No skater now will ever do fancy-free footwork sequences like those of Alexei Yagudin and Philippe Candoloro, footwork that brought crowds to their feet, because the system rewards changing foot positions so frequently the athlete cannot get up a head of steam.
Few skaters do eye-catching moves like Russian split jumps or graceful moves like the Ina Bauer or spread eagle because they take time and earn no points.

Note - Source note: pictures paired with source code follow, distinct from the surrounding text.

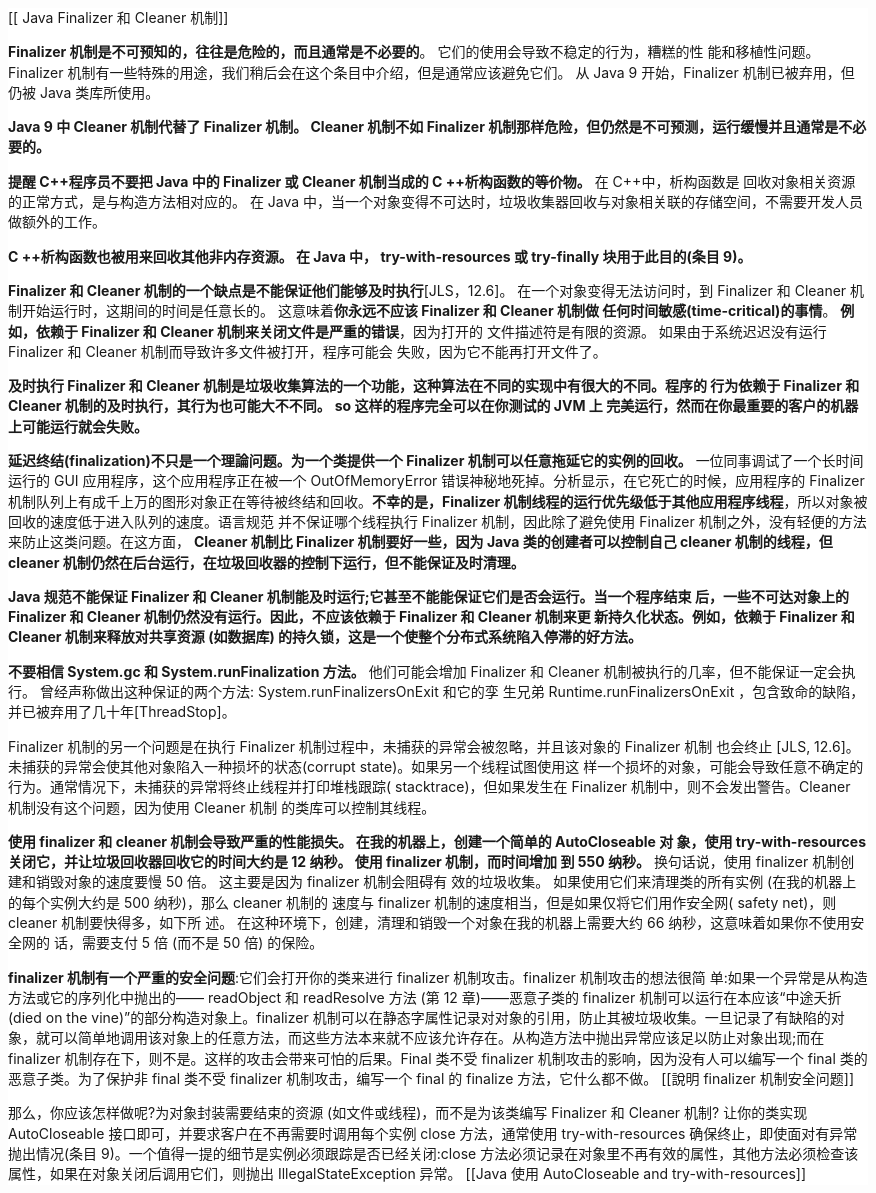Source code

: [[ Java Finalizer 和 Cleaner 机制]]


**Finalizer 机制是不可预知的，往往是危险的，而且通常是不必要的**。 它们的使用会导致不稳定的行为，糟糕的性 能和移植性问题。 Finalizer 机制有一些特殊的用途，我们稍后会在这个条目中介绍，但是通常应该避免它们。 从 Java 9 开始，Finalizer 机制已被弃用，但仍被 Java 类库所使用。 

**Java 9 中 Cleaner 机制代替了 Finalizer 机制。 Cleaner 机制不如 Finalizer 机制那样危险，但仍然是不可预测，运行缓慢并且通常是不必要的。**

**提醒 C++程序员不要把 Java 中的 Finalizer 或 Cleaner 机制当成的 C ++析构函数的等价物。** 在 C++中，析构函数是 回收对象相关资源的正常方式，是与构造方法相对应的。 在 Java 中，当一个对象变得不可达时，垃圾收集器回收与对象相关联的存储空间，不需要开发人员做额外的工作。 

**C ++析构函数也被用来回收其他非内存资源。 在 Java 中， try-with-resources 或 try-finally 块用于此目的(条目 9)。**

**Finalizer 和 Cleaner 机制的一个缺点是不能保证他们能够及时执行**[JLS，12.6]。 在一个对象变得无法访问时，到 Finalizer 和 Cleaner 机制开始运行时，这期间的时间是任意长的。 这意味着**你永远不应该 Finalizer 和 Cleaner 机制做 任何时间敏感(time-critical)的事情**。 **例如，依赖于 Finalizer 和 Cleaner 机制来关闭文件是严重的错误**，因为打开的 文件描述符是有限的资源。 如果由于系统迟迟没有运行 Finalizer 和 Cleaner 机制而导致许多文件被打开，程序可能会 失败，因为它不能再打开文件了。


**及时执行 Finalizer 和 Cleaner 机制是垃圾收集算法的一个功能，这种算法在不同的实现中有很大的不同。程序的 行为依赖于 Finalizer 和 Cleaner 机制的及时执行，其行为也可能大不不同。** **so 这样的程序完全可以在你测试的 JVM 上 完美运行，然而在你最重要的客户的机器上可能运行就会失败。**

**延迟终结(finalization)不只是一个理論问题。为一个类提供一个 Finalizer 机制可以任意拖延它的实例的回收。** 一位同事调试了一个长时间运行的 GUI 应用程序，这个应用程序正在被一个 OutOfMemoryError 错误神秘地死掉。分析显示，在它死亡的时候，应用程序的 Finalizer 机制队列上有成千上万的图形对象正在等待被终结和回收。**不幸的是，Finalizer 机制线程的运行优先级低于其他应用程序线程**，所以对象被回收的速度低于进入队列的速度。语言规范 并不保证哪个线程执行 Finalizer 机制，因此除了避免使用 Finalizer 机制之外，没有轻便的方法来防止这类问题。在这方面， **Cleaner 机制比 Finalizer 机制要好一些，因为 Java 类的创建者可以控制自己 cleaner 机制的线程，但 cleaner 机制仍然在后台运行，在垃圾回收器的控制下运行，但不能保证及时清理。**


**Java 规范不能保证 Finalizer 和 Cleaner 机制能及时运行;它甚至不能能保证它们是否会运行。当一个程序结束 后，一些不可达对象上的 Finalizer 和 Cleaner 机制仍然没有运行。因此，不应该依赖于 Finalizer 和 Cleaner 机制来更 新持久化状态。例如，依赖于 Finalizer 和 Cleaner 机制来释放对共享资源 (如数据库) 的持久锁，这是一个使整个分布式系统陷入停滞的好方法。**


**不要相信 System.gc 和 System.runFinalization 方法。** 他们可能会增加 Finalizer 和 Cleaner 机制被执行的几率，但不能保证一定会执行。 曾经声称做出这种保证的两个方法: System.runFinalizersOnExit 和它的孪 生兄弟 Runtime.runFinalizersOnExit ，包含致命的缺陷，并已被弃用了几十年[ThreadStop]。


Finalizer 机制的另一个问题是在执行 Finalizer 机制过程中，未捕获的异常会被忽略，并且该对象的 Finalizer 机制 也会终止 [JLS, 12.6]。未捕获的异常会使其他对象陷入一种损坏的状态(corrupt state)。如果另一个线程试图使用这 样一个损坏的对象，可能会导致任意不确定的行为。通常情况下，未捕获的异常将终止线程并打印堆栈跟踪( stacktrace)，但如果发生在 Finalizer 机制中，则不会发出警告。Cleaner 机制没有这个问题，因为使用 Cleaner 机制 的类库可以控制其线程。


**使用 finalizer 和 cleaner 机制会导致严重的性能损失。 在我的机器上，创建一个简单的 AutoCloseable 对 象，使用 try-with-resources 关闭它，并让垃圾回收器回收它的时间大约是 12 纳秒。 使用 finalizer 机制，而时间增加 到 550 纳秒。** 换句话说，使用 finalizer 机制创建和销毁对象的速度要慢 50 倍。 这主要是因为 finalizer 机制会阻碍有 效的垃圾收集。 如果使用它们来清理类的所有实例 (在我的机器上的每个实例大约是 500 纳秒)，那么 cleaner 机制的 速度与 finalizer 机制的速度相当，但是如果仅将它们用作安全网( safety net)，则 cleaner 机制要快得多，如下所 述。 在这种环境下，创建，清理和销毁一个对象在我的机器上需要大约 66 纳秒，这意味着如果你不使用安全网的 话，需要支付 5 倍 (而不是 50 倍) 的保险。

**finalizer 机制有一个严重的安全问题**:它们会打开你的类来进行 finalizer 机制攻击。finalizer 机制攻击的想法很简 单:如果一个异常是从构造方法或它的序列化中抛出的—— readObject 和 readResolve 方法 (第 12 章)——恶意子类的 finalizer 机制可以运行在本应该“中途夭折(died on the vine)”的部分构造对象上。finalizer 机制可以在静态字属性记录对对象的引用，防止其被垃圾收集。一旦记录了有缺陷的对象，就可以简单地调用该对象上的任意方法，而这些方法本来就不应该允许存在。从构造方法中抛出异常应该足以防止对象出现;而在 finalizer 机制存在下，则不是。这样的攻击会带来可怕的后果。Final 类不受 finalizer 机制攻击的影响，因为没有人可以编写一个 final 类的恶意子类。为了保护非 final 类不受 finalizer 机制攻击，编写一个 final 的 finalize 方法，它什么都不做。
[[說明 finalizer 机制安全问题]]

那么，你应该怎样做呢?为对象封装需要结束的资源 (如文件或线程)，而不是为该类编写 Finalizer 和 Cleaner 机制?
让你的类实现 AutoCloseable 接口即可，并要求客户在不再需要时调用每个实例 close 方法，通常使用 try-with-resources 确保终止，即使面对有异常抛出情况(条目 9)。一个值得一提的细节是实例必须跟踪是否已经关闭:close 方法必须记录在对象里不再有效的属性，其他方法必须检查该属性，如果在对象关闭后调用它们，则抛出 IllegalStateException 异常。
[[Java 使用 AutoCloseable and try-with-resources]]
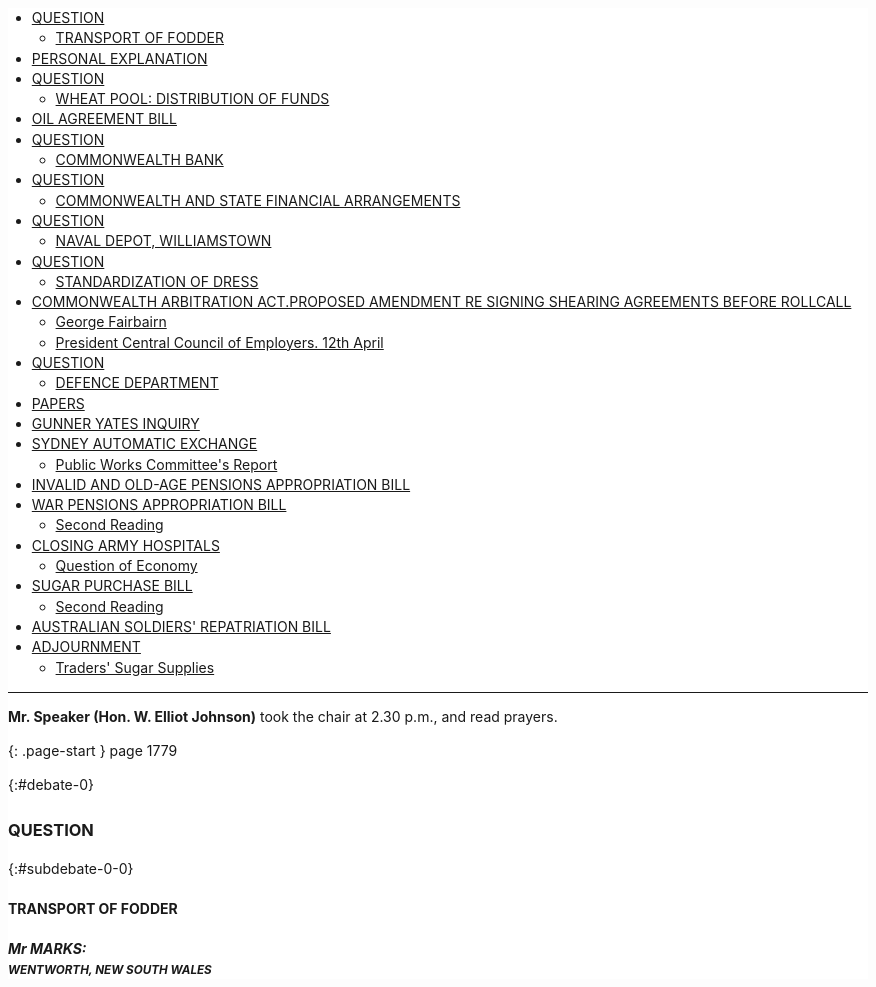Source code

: 
* [QUESTION](#debate-0)
    * [TRANSPORT OF FODDER](#subdebate-0-0)
* [PERSONAL EXPLANATION](#debate-1)
* [QUESTION](#debate-2)
    * [WHEAT POOL: DISTRIBUTION OF FUNDS](#subdebate-2-0)
* [OIL AGREEMENT BILL](#debate-3)
* [QUESTION](#debate-4)
    * [COMMONWEALTH BANK](#subdebate-4-0)
* [QUESTION](#debate-5)
    * [COMMONWEALTH AND STATE FINANCIAL ARRANGEMENTS](#subdebate-5-0)
* [QUESTION](#debate-6)
    * [NAVAL DEPOT, WILLIAMSTOWN](#subdebate-6-0)
* [QUESTION](#debate-7)
    * [STANDARDIZATION OF DRESS](#subdebate-7-0)
* [COMMONWEALTH ARBITRATION ACT.PROPOSED AMENDMENT RE SIGNING SHEARING AGREEMENTS BEFORE ROLLCALL](#debate-8)
    * [George Fairbairn](#subdebate-8-0)
    * [President Central Council of Employers. 12th April](#subdebate-8-2)
* [QUESTION](#debate-9)
    * [DEFENCE DEPARTMENT](#subdebate-9-0)
* [PAPERS](#debate-10)
* [GUNNER YATES INQUIRY](#debate-11)
* [SYDNEY AUTOMATIC EXCHANGE](#debate-12)
    * [Public Works Committee's Report](#subdebate-12-0)
* [INVALID AND OLD-AGE PENSIONS APPROPRIATION BILL](#debate-13)
* [WAR PENSIONS APPROPRIATION BILL](#debate-14)
    * [Second Reading](#subdebate-14-0)
* [CLOSING ARMY HOSPITALS](#debate-15)
    * [Question of Economy](#subdebate-15-0)
* [SUGAR PURCHASE BILL](#debate-16)
    * [Second Reading](#subdebate-16-0)
* [AUSTRALIAN SOLDIERS' REPATRIATION BILL](#debate-17)
* [ADJOURNMENT](#debate-18)
    * [Traders' Sugar Supplies](#subdebate-18-0)


----


 **Mr. Speaker (Hon. W. Elliot Johnson)** took the chair at 2.30 p.m., and read prayers. 

{: .page-start }
page 1779

{:#debate-0}
### QUESTION

{:#subdebate-0-0}
#### TRANSPORT OF FODDER

##### Mr MARKS:<br><small class="text-muted">WENTWORTH, NEW SOUTH WALES</small>
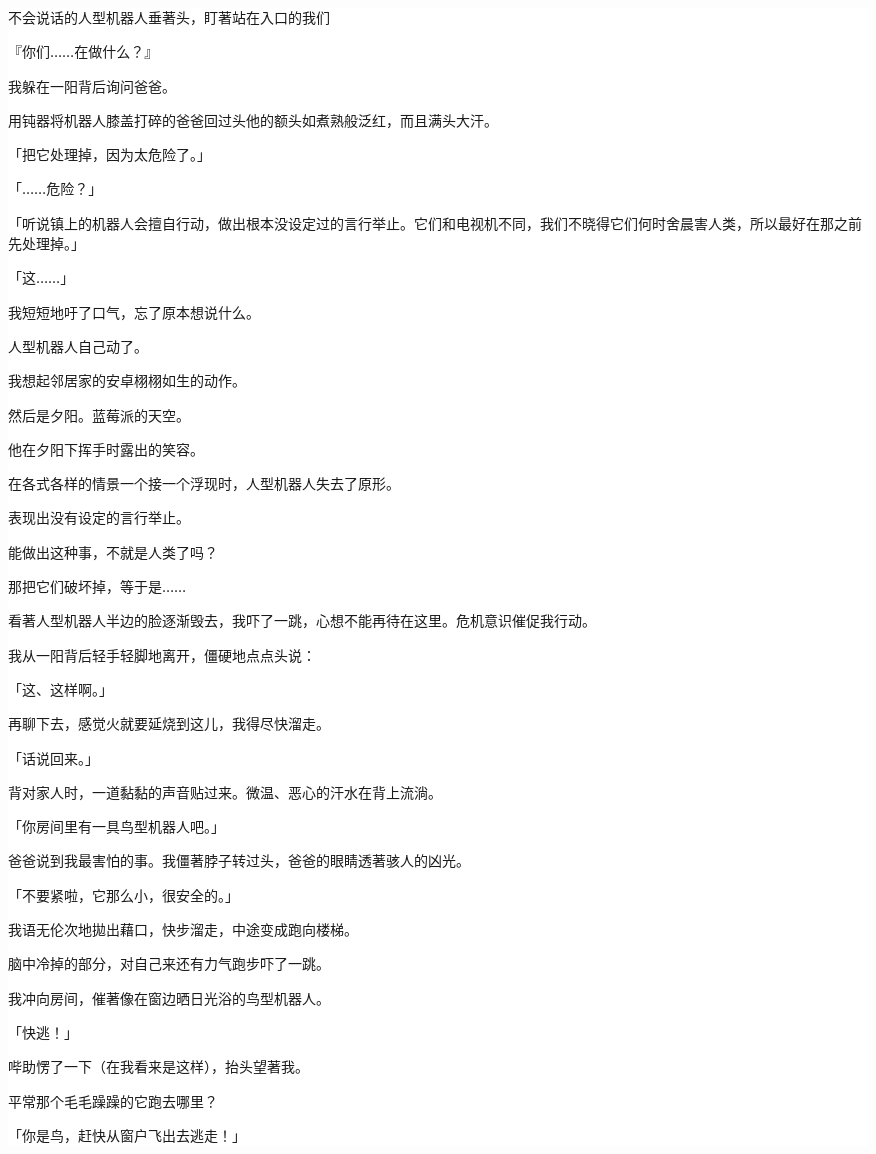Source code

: 不会说话的人型机器人垂著头，盯著站在入口的我们

『你们……在做什么？』

我躲在一阳背后询问爸爸。

用钝器将机器人膝盖打碎的爸爸回过头他的额头如煮熟般泛红，而且满头大汗。

「把它处理掉，因为太危险了。」

「……危险？」

「听说镇上的机器人会擅自行动，做出根本没设定过的言行举止。它们和电视机不同，我们不晓得它们何时舍晨害人类，所以最好在那之前先处理掉。」

「这……」

我短短地吁了口气，忘了原本想说什么。

人型机器人自己动了。

我想起邻居家的安卓栩栩如生的动作。

然后是夕阳。蓝莓派的天空。

他在夕阳下挥手时露出的笑容。

在各式各样的情景一个接一个浮现时，人型机器人失去了原形。

表现出没有设定的言行举止。

能做出这种事，不就是人类了吗？

那把它们破坏掉，等于是……

看著人型机器人半边的脸逐渐毁去，我吓了一跳，心想不能再待在这里。危机意识催促我行动。

我从一阳背后轻手轻脚地离开，僵硬地点点头说：

「这、这样啊。」

再聊下去，感觉火就要延烧到这儿，我得尽快溜走。

「话说回来。」

背对家人时，一道黏黏的声音贴过来。微温、恶心的汗水在背上流淌。

「你房间里有一具鸟型机器人吧。」

爸爸说到我最害怕的事。我僵著脖子转过头，爸爸的眼睛透著骇人的凶光。

「不要紧啦，它那么小，很安全的。」

我语无伦次地拋出藉口，快步溜走，中途变成跑向楼梯。

脑中冷掉的部分，对自己来还有力气跑步吓了一跳。

我冲向房间，催著像在窗边晒日光浴的鸟型机器人。

「快逃！」

哔助愣了一下（在我看来是这样），抬头望著我。

平常那个毛毛躁躁的它跑去哪里？

「你是鸟，赶快从窗户飞出去逃走！」
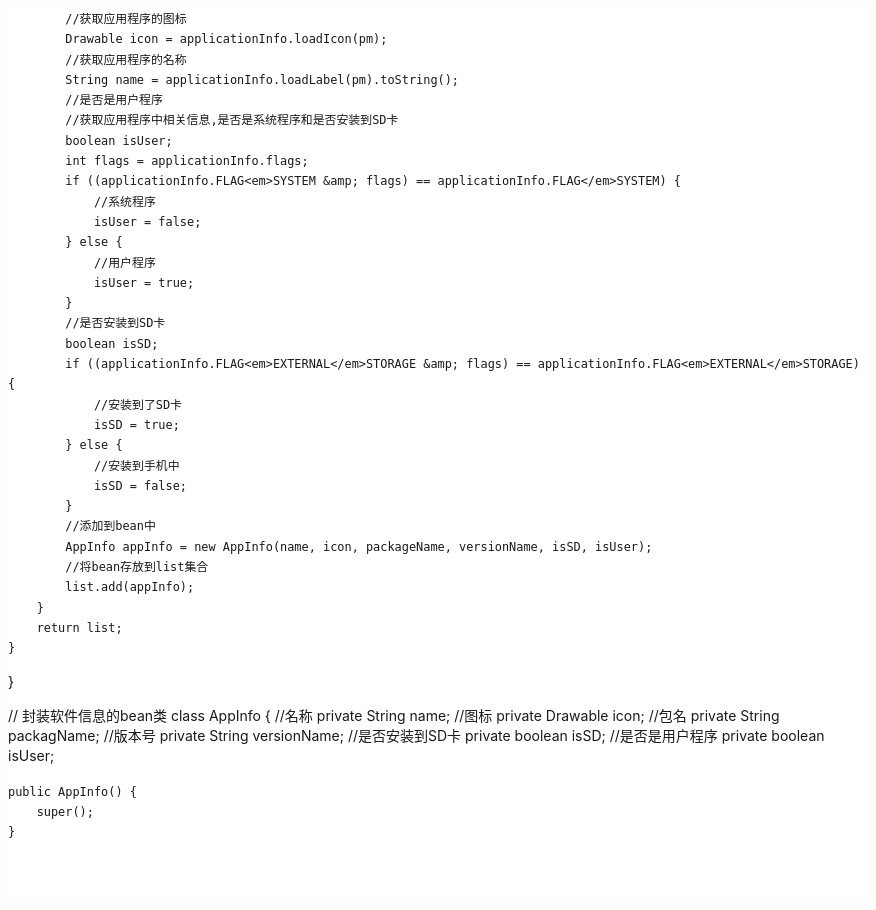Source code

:             //获取应用程序的图标
            Drawable icon = applicationInfo.loadIcon(pm);
            //获取应用程序的名称
            String name = applicationInfo.loadLabel(pm).toString();
            //是否是用户程序
            //获取应用程序中相关信息,是否是系统程序和是否安装到SD卡
            boolean isUser;
            int flags = applicationInfo.flags;
            if ((applicationInfo.FLAG<em>SYSTEM &amp; flags) == applicationInfo.FLAG</em>SYSTEM) {
                //系统程序
                isUser = false;
            } else {
                //用户程序
                isUser = true;
            }
            //是否安装到SD卡
            boolean isSD;
            if ((applicationInfo.FLAG<em>EXTERNAL</em>STORAGE &amp; flags) == applicationInfo.FLAG<em>EXTERNAL</em>STORAGE) {
                //安装到了SD卡
                isSD = true;
            } else {
                //安装到手机中
                isSD = false;
            }
            //添加到bean中
            AppInfo appInfo = new AppInfo(name, icon, packageName, versionName, isSD, isUser);
            //将bean存放到list集合
            list.add(appInfo);
        }
        return list;
    }
}</p>

<p>// 封装软件信息的bean类
class AppInfo {
    //名称
    private String name;
    //图标
    private Drawable icon;
    //包名
    private String packagName;
    //版本号
    private String versionName;
    //是否安装到SD卡
    private boolean isSD;
    //是否是用户程序
    private boolean isUser;</p>

<pre><code>public AppInfo() {
    super();
}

Most skaters simply race between point-producing elements (even Weir, more of an artist than almost anyone else in the sport these days, had little chance to create any flow while he crammed jumps into the first half of his free skate at nationals).
No one in singles and pairs can game the system enough to do long programs that will be enthralling to watch again and again -- like Kurt Browning's "Bogart'' or Michelle Kwan's "Salome'' or Sale-Pelletier's "Tristan'' or John Curry's interpretation of the score from the ballet, "Don Quixote,'' in which Curry really was a ballet dancer on the ice. The new system has made music almost irrelevant; despite the best efforts of talented choreographers, most skaters would simply do the same elements in the same order, no matter what music were playing.
The physical demands to do all the stuff in the new system are such they reward lithe, small women (girls?) like Mirai Nagasu, Rachael Flatt and Caroline Zhang, who finished 1-2-4 at nationals but are all below the age cutoff for senior worlds. That the age limit exists is not the issue; the issue is the pounding on young bodies under the new system's requirements, as juniors or seniors, so many of these talented skaters might fall apart physically soon after they are eligible for the Olympics and senior worlds.
I like the new system for accentuating the idea that figure skating is a sport. I hate it for accentuating that so much it has all but excluded artistry, except for those skaters who think arm waving counts as artistry.
I am sure nearly all of you who are up in arms upon the Weir-Lysacek calculations would agree with me on this:
Figure skating sadly has become a mind-numbing mathematical exercise, where artistry is only paint by numbers.